◆ What is needed ◆
Count how many lines in the data hold the word "absolute", and give that number alone.

Collected data
=== Section Start ===
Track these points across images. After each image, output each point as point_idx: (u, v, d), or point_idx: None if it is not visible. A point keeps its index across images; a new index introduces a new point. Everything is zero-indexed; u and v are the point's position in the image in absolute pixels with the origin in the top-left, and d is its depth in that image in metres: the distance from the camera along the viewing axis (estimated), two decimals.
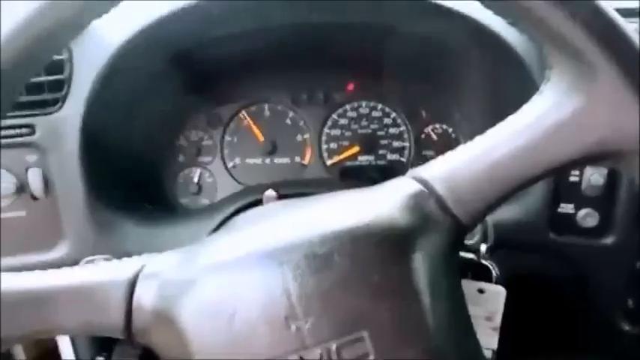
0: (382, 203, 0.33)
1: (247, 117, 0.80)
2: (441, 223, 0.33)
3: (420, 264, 0.31)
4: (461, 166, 0.33)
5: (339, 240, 0.31)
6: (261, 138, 0.79)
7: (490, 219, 0.54)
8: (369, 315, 0.29)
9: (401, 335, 0.30)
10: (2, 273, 0.32)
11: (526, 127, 0.32)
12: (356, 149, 0.79)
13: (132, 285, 0.32)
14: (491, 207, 0.34)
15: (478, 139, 0.34)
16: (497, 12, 0.33)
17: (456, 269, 0.35)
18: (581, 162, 0.33)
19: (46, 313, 0.31)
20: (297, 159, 0.80)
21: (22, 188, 0.59)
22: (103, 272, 0.33)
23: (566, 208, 0.61)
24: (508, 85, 0.63)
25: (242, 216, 0.42)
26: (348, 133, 0.80)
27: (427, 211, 0.33)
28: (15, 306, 0.31)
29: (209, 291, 0.31)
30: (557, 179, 0.60)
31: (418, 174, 0.34)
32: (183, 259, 0.33)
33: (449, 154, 0.35)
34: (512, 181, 0.33)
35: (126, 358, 0.78)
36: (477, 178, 0.32)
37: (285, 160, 0.80)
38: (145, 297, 0.32)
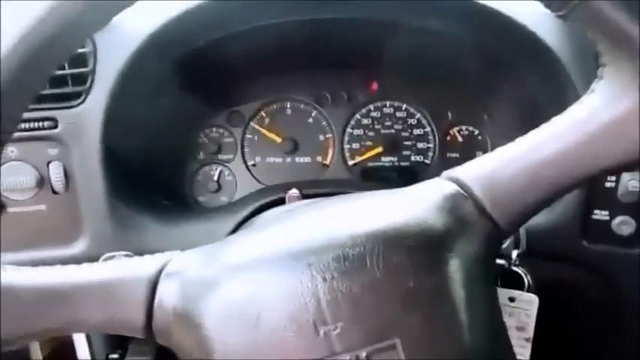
0: (416, 205, 0.31)
1: (268, 115, 0.78)
2: (478, 228, 0.31)
3: (456, 271, 0.29)
4: (500, 166, 0.31)
5: (371, 242, 0.29)
6: (279, 139, 0.78)
7: None
8: (401, 322, 0.28)
9: (434, 346, 0.28)
10: (23, 268, 0.31)
11: (575, 126, 0.31)
12: (379, 150, 0.77)
13: (154, 283, 0.31)
14: (533, 211, 0.32)
15: (519, 140, 0.32)
16: (552, 6, 0.31)
17: (492, 277, 0.33)
18: (631, 165, 0.31)
19: (67, 309, 0.30)
20: (319, 158, 0.78)
21: (42, 182, 0.58)
22: (125, 269, 0.31)
23: (601, 215, 0.58)
24: (542, 88, 0.61)
25: (267, 214, 0.41)
26: (371, 134, 0.78)
27: (464, 214, 0.31)
28: (36, 301, 0.30)
29: (233, 292, 0.29)
30: (592, 185, 0.57)
31: (454, 175, 0.33)
32: (207, 258, 0.32)
33: (487, 155, 0.33)
34: (556, 183, 0.31)
35: (140, 355, 0.77)
36: (518, 180, 0.31)
37: (307, 160, 0.78)
38: (167, 296, 0.30)
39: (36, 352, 0.94)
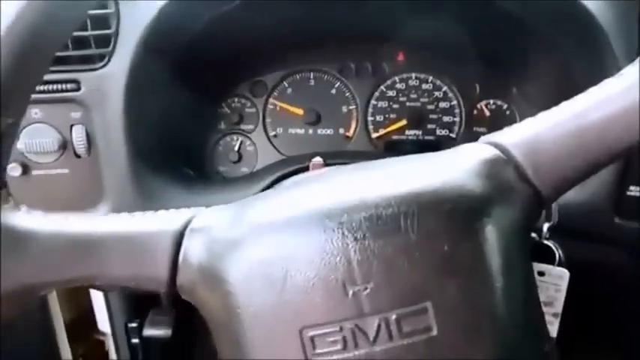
0: (454, 168, 0.30)
1: (291, 86, 0.77)
2: (518, 194, 0.29)
3: (494, 237, 0.28)
4: (544, 131, 0.29)
5: (406, 204, 0.28)
6: (301, 110, 0.76)
7: None
8: (434, 287, 0.27)
9: (467, 313, 0.27)
10: (50, 215, 0.31)
11: (625, 90, 0.28)
12: (403, 123, 0.75)
13: (179, 237, 0.30)
14: (576, 179, 0.30)
15: (564, 104, 0.30)
16: None
17: (529, 246, 0.31)
18: None
19: (91, 260, 0.30)
20: (341, 131, 0.77)
21: (65, 145, 0.58)
22: (151, 222, 0.31)
23: (636, 191, 0.56)
24: (579, 57, 0.58)
25: (295, 177, 0.39)
26: (395, 106, 0.76)
27: (504, 179, 0.29)
28: (60, 250, 0.29)
29: (261, 250, 0.28)
30: (628, 159, 0.55)
31: (494, 139, 0.31)
32: (235, 215, 0.31)
33: (528, 119, 0.31)
34: (603, 150, 0.29)
35: (159, 325, 0.78)
36: (563, 145, 0.29)
37: (329, 132, 0.77)
38: (192, 251, 0.30)
39: (59, 320, 0.96)
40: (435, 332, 0.26)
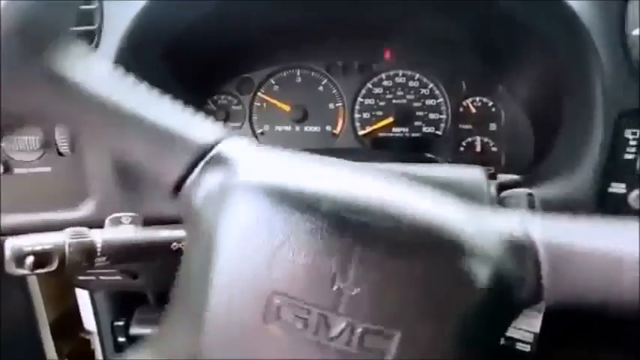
0: (483, 227, 0.29)
1: (278, 83, 0.77)
2: (524, 281, 0.28)
3: (485, 305, 0.28)
4: (581, 245, 0.28)
5: (427, 239, 0.27)
6: (288, 107, 0.76)
7: (538, 193, 0.51)
8: (412, 322, 0.27)
9: (427, 356, 0.27)
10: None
11: None
12: (390, 120, 0.76)
13: (203, 153, 0.30)
14: (579, 306, 0.29)
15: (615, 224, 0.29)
16: None
17: (509, 324, 0.32)
18: None
19: (119, 129, 0.31)
20: (328, 128, 0.77)
21: (48, 144, 0.57)
22: (186, 123, 0.31)
23: (618, 187, 0.56)
24: (564, 57, 0.59)
25: (343, 160, 0.38)
26: (382, 103, 0.76)
27: (521, 261, 0.28)
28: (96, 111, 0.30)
29: (273, 210, 0.28)
30: (610, 156, 0.56)
31: (532, 230, 0.29)
32: (264, 161, 0.30)
33: (570, 222, 0.29)
34: (624, 299, 0.28)
35: (145, 323, 0.78)
36: (593, 274, 0.28)
37: (316, 129, 0.77)
38: (208, 173, 0.30)
39: (43, 319, 0.95)
40: (389, 357, 0.26)
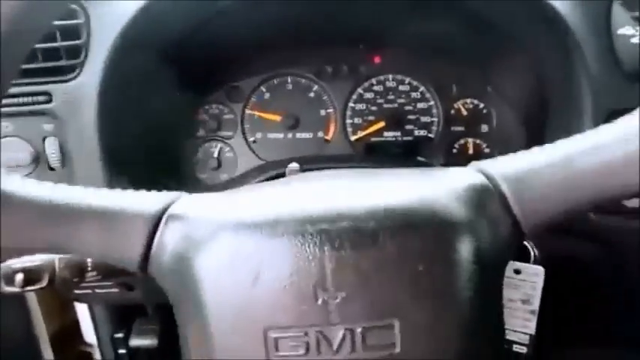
0: (440, 190, 0.30)
1: (268, 91, 0.77)
2: (499, 225, 0.29)
3: (469, 264, 0.28)
4: (535, 168, 0.29)
5: (388, 220, 0.28)
6: (279, 115, 0.76)
7: None
8: (404, 305, 0.27)
9: (432, 335, 0.27)
10: (29, 179, 0.31)
11: (619, 142, 0.28)
12: (381, 124, 0.76)
13: (156, 221, 0.30)
14: (559, 220, 0.30)
15: (559, 143, 0.30)
16: None
17: (503, 275, 0.31)
18: None
19: (64, 228, 0.29)
20: (320, 134, 0.77)
21: (38, 158, 0.58)
22: (130, 201, 0.31)
23: None
24: (550, 58, 0.59)
25: (289, 178, 0.39)
26: (373, 108, 0.76)
27: (488, 208, 0.29)
28: (36, 216, 0.29)
29: (237, 245, 0.28)
30: None
31: (484, 168, 0.31)
32: (216, 205, 0.31)
33: (521, 153, 0.31)
34: (592, 195, 0.29)
35: (144, 335, 0.78)
36: (552, 185, 0.29)
37: (308, 135, 0.77)
38: (168, 237, 0.30)
39: (43, 333, 0.95)
40: (397, 349, 0.27)
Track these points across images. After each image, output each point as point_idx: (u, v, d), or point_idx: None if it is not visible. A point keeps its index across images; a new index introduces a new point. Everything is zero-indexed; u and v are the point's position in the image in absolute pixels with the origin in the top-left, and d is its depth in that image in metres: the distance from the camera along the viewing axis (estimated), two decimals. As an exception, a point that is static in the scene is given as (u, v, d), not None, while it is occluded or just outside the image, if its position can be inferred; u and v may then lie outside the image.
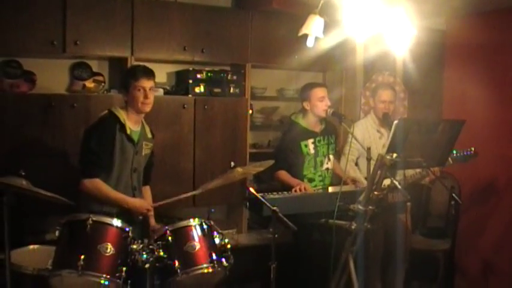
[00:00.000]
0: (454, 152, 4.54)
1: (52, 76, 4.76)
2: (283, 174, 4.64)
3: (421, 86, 5.66)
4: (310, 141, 4.67)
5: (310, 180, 4.67)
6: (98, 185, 3.61)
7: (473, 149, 4.64)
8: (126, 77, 3.80)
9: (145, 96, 3.71)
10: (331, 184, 4.80)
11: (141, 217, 3.79)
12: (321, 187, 4.68)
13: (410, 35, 3.75)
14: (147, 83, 3.73)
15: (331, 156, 4.79)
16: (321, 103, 4.61)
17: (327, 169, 4.77)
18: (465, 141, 4.16)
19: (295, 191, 4.46)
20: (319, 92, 4.63)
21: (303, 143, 4.66)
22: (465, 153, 4.65)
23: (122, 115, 3.72)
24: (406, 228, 4.87)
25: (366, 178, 4.14)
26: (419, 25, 3.85)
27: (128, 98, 3.74)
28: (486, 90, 5.18)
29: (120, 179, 3.73)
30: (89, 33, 4.53)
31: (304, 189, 4.46)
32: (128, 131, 3.71)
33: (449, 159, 4.50)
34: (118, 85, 3.89)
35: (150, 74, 3.78)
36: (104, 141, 3.63)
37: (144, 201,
=== Section End ===
◆ Your solution ◆
2